## Your goal
Reproduce verbatim the passage of the Michigan welfare drug-testing text that begins with the words "Those who tested" and ends with the words "as cooperating attorneys.".

## Text block
Although the state argued that drug testing was necessary because substance abuse and child neglect are highly correlated, the court noted that the point of the Temporary Assistance for Needy Families program and Family Independence Program is not to prevent child abuse or neglect.

“Michigan stands alone in making its families guinea pigs in a social experiment,” said Graham Boyd, Director of the ACLU’s Drug Policy Litigation Project. “Now a federal judge has found that this dubious plan is likely to be unconstitutional.”

Michigan was the first state in the country to pass a law requiring drug testing of welfare recipients. The law created a pilot program which required drug testing and treatment for welfare applicants in Alpena and Presque Isle Counties, Berrien County and the Joy/Greenfield district of Wayne County. The legislature also provided that the pilot program would be expanded across the state by April 2003.

The program went into effect on October 1, 1999, but was blocked by a Temporary Restraining Order on November 10, 1999.

Those who tested positive would have been required to participate in substance abuse assessment and comply with a required substance abuse treatment plan. Applicants who refused to submit to drug testing would have had their application for assistance denied.

Additionally, after six months — or in April 2000 — 20 percent of adults and minor parent grantees with active cases up for redetermination would have been randomly selected for testing.

The case is Marchwinski et al., v. Family Independence Agency, et al. Attorneys in the case are Moss and Graham Boyd of the ACLU; Prof. Robert A. Sedler of Wayne State University Law School in Detroit and David R. Getto and Cameron R. Getto of Southfield, as cooperating attorneys.

## Entries shown
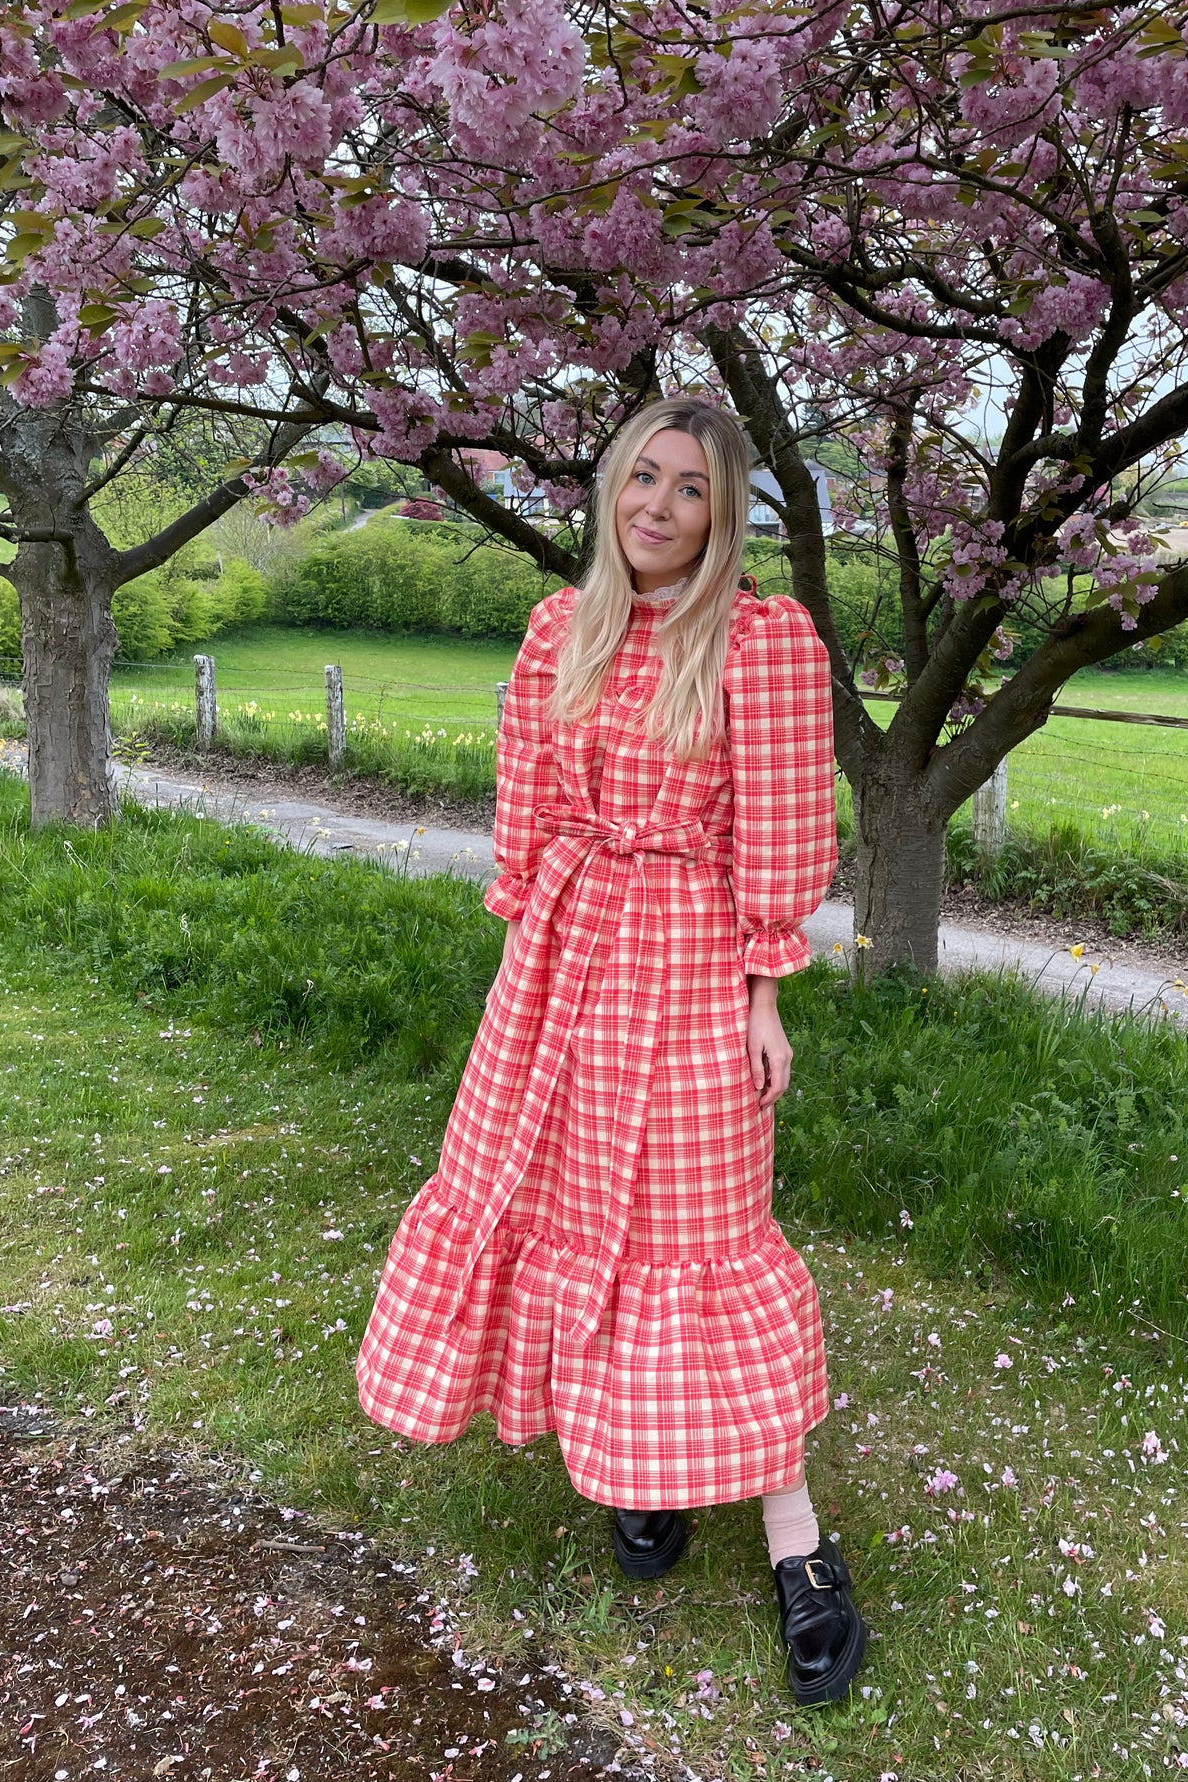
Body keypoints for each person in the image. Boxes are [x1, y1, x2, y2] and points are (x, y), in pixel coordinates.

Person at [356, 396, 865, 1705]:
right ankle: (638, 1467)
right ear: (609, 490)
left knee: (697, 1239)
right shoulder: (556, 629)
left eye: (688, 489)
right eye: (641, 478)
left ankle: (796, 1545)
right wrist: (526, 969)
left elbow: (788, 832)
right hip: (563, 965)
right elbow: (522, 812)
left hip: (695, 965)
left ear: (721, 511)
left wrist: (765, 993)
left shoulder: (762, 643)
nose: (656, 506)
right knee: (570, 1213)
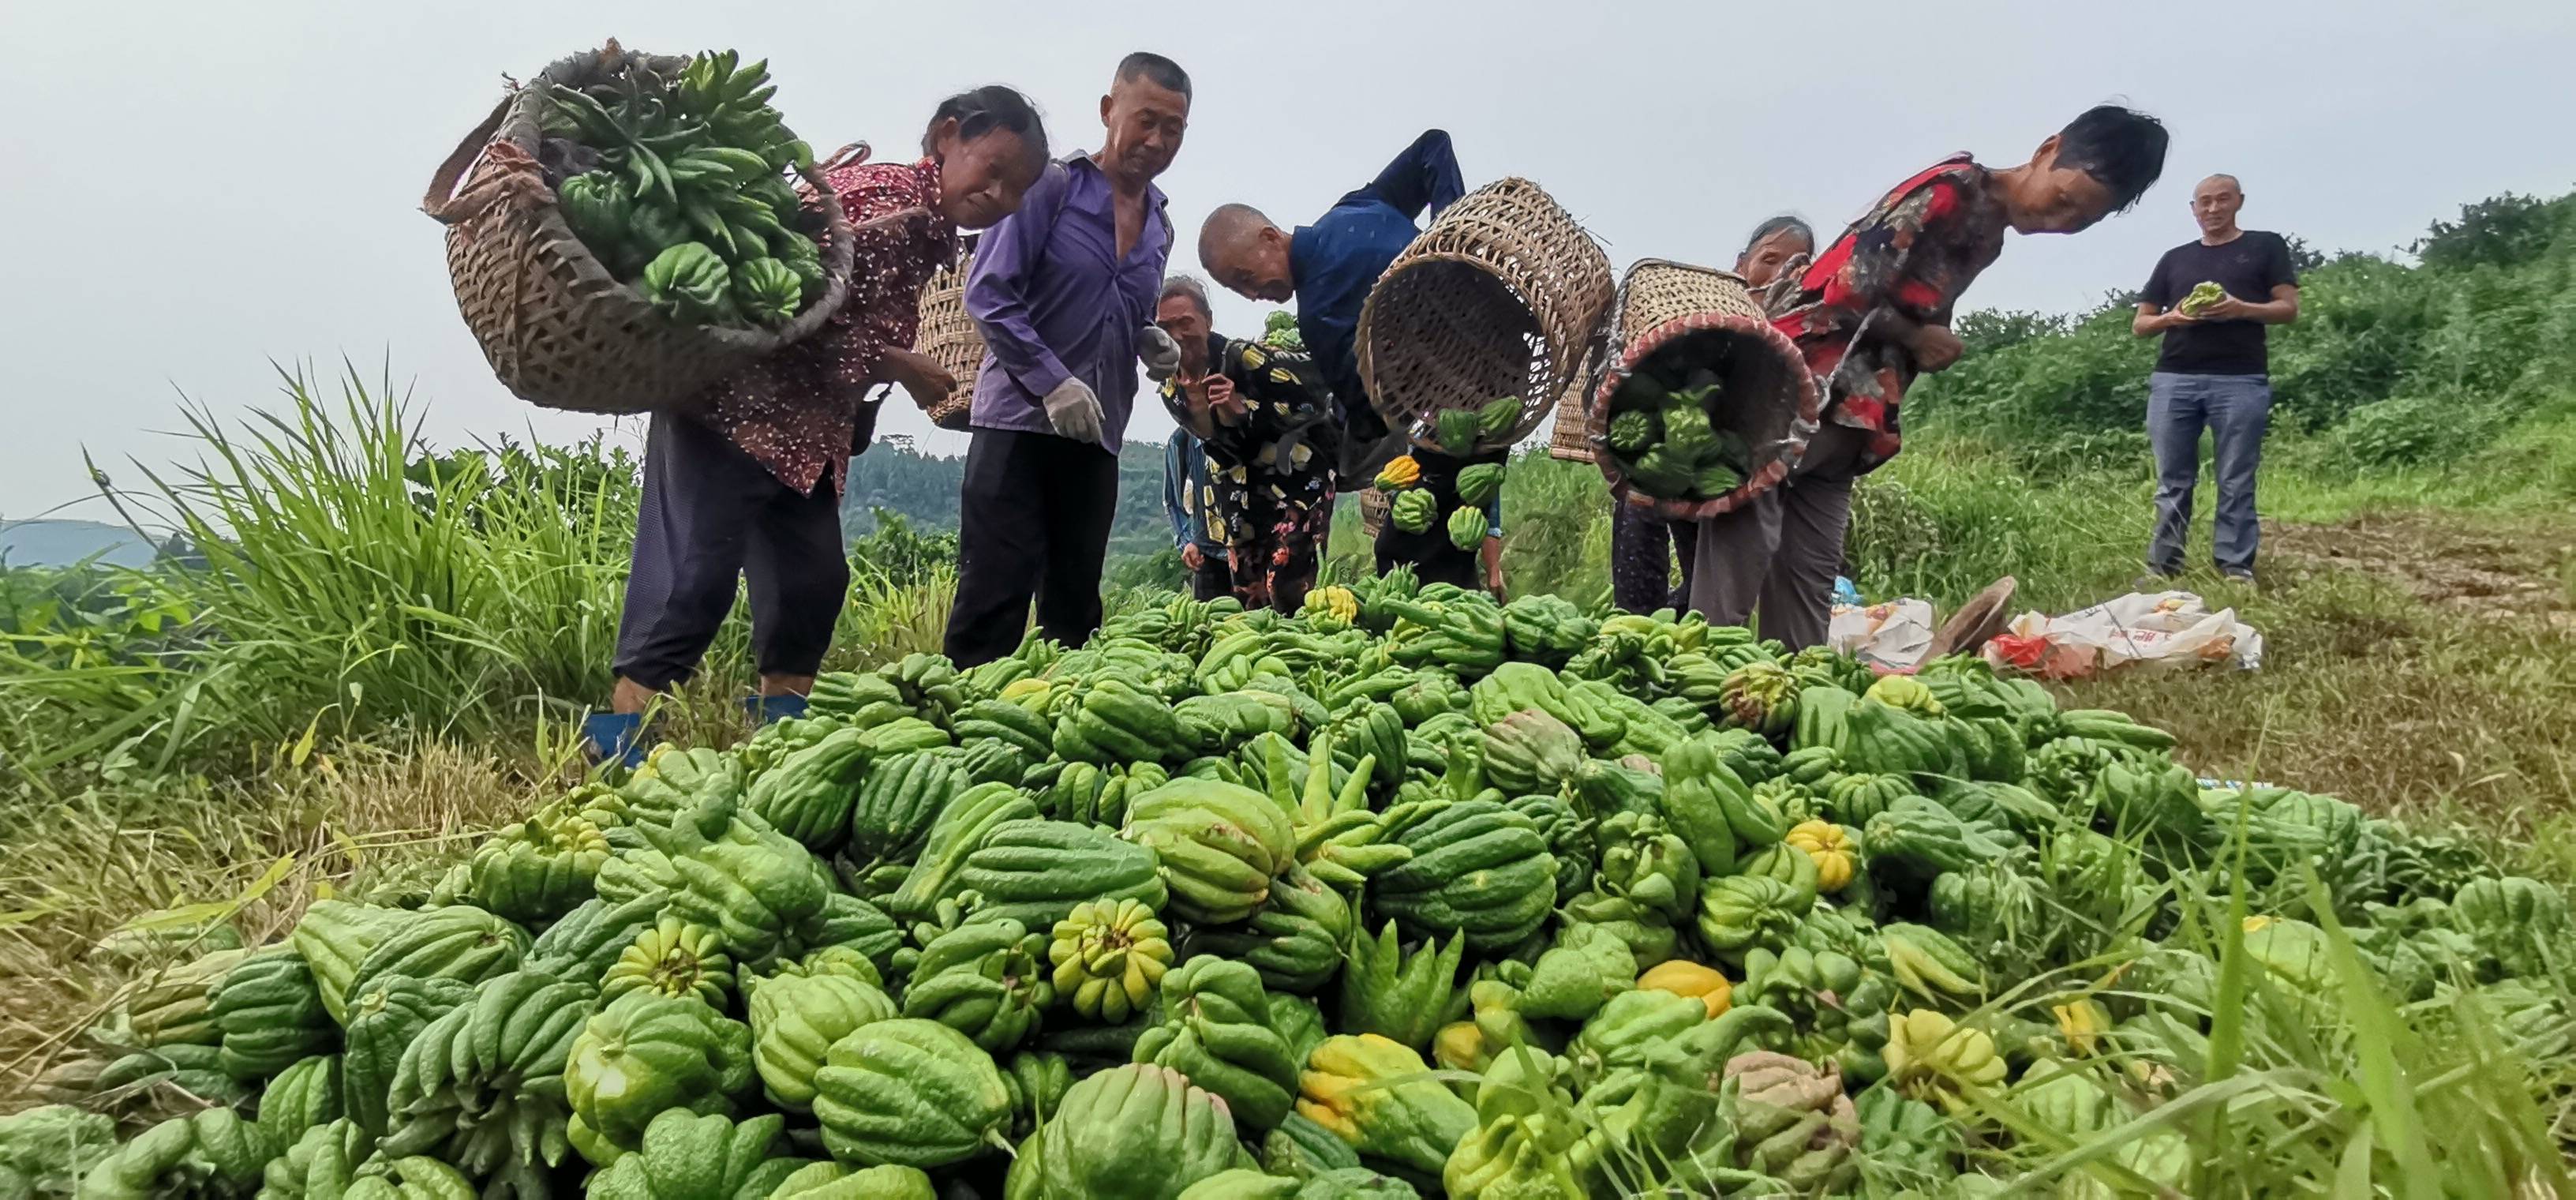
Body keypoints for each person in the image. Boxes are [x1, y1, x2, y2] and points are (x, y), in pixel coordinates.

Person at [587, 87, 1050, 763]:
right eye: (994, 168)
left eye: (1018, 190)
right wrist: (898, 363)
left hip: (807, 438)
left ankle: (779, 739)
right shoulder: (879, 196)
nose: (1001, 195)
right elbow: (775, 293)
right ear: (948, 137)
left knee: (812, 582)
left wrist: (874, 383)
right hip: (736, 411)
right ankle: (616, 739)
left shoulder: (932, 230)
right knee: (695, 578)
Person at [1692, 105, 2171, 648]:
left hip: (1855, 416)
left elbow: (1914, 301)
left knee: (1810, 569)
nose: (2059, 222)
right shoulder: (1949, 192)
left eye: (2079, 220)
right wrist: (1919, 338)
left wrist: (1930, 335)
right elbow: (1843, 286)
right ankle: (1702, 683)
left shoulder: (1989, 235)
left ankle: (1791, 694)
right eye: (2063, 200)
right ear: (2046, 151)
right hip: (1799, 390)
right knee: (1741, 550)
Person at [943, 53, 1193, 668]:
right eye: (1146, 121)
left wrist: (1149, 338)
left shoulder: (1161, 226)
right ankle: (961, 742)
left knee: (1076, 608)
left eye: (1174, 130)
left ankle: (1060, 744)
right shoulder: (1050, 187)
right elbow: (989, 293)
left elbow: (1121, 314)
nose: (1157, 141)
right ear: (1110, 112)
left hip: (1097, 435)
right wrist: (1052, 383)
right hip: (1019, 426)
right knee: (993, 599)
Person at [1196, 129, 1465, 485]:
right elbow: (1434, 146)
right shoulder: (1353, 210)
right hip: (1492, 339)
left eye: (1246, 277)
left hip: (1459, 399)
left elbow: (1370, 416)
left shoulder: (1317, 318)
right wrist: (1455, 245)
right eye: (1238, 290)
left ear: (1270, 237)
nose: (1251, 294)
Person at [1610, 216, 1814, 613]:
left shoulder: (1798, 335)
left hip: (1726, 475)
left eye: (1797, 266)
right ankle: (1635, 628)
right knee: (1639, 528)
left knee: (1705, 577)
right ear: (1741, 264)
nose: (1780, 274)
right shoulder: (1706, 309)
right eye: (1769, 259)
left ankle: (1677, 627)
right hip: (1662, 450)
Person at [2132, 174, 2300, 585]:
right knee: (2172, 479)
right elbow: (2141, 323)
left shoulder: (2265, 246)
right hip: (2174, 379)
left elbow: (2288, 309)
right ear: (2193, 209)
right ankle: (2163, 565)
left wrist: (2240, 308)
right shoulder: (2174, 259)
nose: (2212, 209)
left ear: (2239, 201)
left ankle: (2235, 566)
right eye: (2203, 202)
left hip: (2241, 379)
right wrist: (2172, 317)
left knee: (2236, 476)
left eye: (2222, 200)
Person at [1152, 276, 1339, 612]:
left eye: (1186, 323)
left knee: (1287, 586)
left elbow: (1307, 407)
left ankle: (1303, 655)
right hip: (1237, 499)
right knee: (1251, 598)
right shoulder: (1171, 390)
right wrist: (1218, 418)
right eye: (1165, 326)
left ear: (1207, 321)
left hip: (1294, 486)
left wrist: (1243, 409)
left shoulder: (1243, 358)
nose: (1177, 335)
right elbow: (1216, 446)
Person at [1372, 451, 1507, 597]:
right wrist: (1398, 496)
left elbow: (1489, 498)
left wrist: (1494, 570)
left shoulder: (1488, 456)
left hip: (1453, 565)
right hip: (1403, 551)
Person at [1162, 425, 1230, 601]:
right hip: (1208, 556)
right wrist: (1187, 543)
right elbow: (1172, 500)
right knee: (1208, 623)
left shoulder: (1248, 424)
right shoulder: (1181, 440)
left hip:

## Expected output
Those who tested positive would have been required to participate in substance abuse assessment and comply with a required substance abuse treatment plan. Applicants who refused to submit to drug testing would have had their application for assistance denied.

Additionally, after six months — or in April 2000 — 20 percent of adults and minor parent grantees with active cases up for redetermination would have been randomly selected for testing.

The case is Marchwinski et al., v. Family Independence Agency, et al. Attorneys in the case are Moss and Graham Boyd of the ACLU; Prof. Robert A. Sedler of Wayne State University Law School in Detroit and David R. Getto and Cameron R. Getto of Southfield, as cooperating attorneys.